In fact, Banks is on the record as an early endorser of a Pence 2024 bid, something the former vice president has begun laying the groundwork for should he choose to run. “For me, Mike Pence is at the top of the list,” he said, while conceding that Trump would most likely win the party’s nomination if he decided to mount his own comeback bid in four years.

It’s that recognition of Trump’s abiding influence on the party, which has long rankled some conservatives, that will serve as Banks’ north star as he spends the next year working to position the GOP for a 2022 takeover of the House.

Though he’s not necessarily a MAGA fanatic — he admits to having taken a while to warm to the former president’s style and told the Washington Examiner shortly after the November election that “the Trump agenda was what was popular, not the man” — he believes there is no appetite for a Republican Party that pretends the last four years didn’t happen or reverts to its pre-Trump form.

While Banks said Trump’s coarse personality doesn’t need to dictate the way conservatives behave in future policy-making ventures, he firmly believes the former president’s agenda must continue to be integrated if the party hopes to survive.
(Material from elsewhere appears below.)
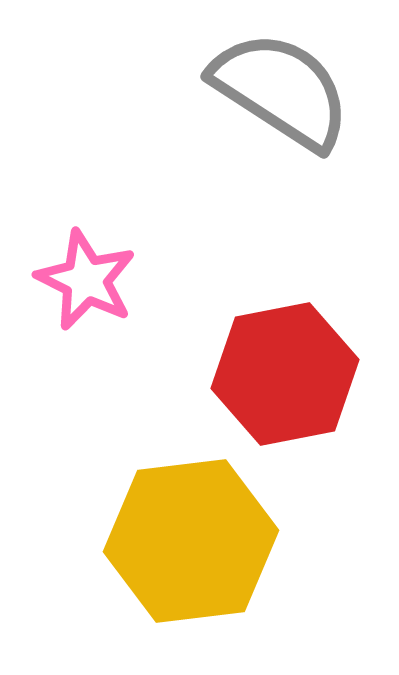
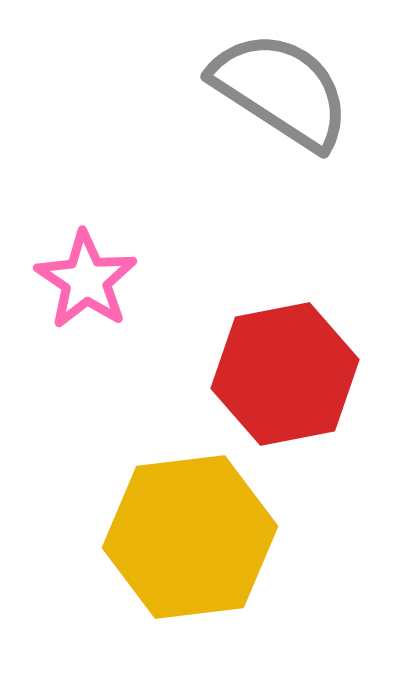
pink star: rotated 8 degrees clockwise
yellow hexagon: moved 1 px left, 4 px up
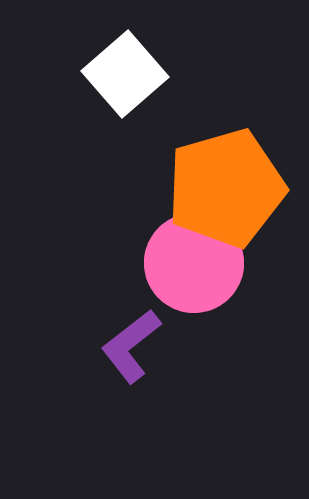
There is plenty of room for Trumpism — from maintaining an intense focus on China to bending conservative orthodoxy on trade and spending to not being afraid to dive deep into emerging culture wars — that can and should outlast the man himself, Banks contends.

“What I want to do with the RSC for the next couple of years is really make the Trump legacy and the Trump platform the platform of the Republican Party and the conservative movement of the future,” he said. “And RSC is perfectly positioned to effectively do that.”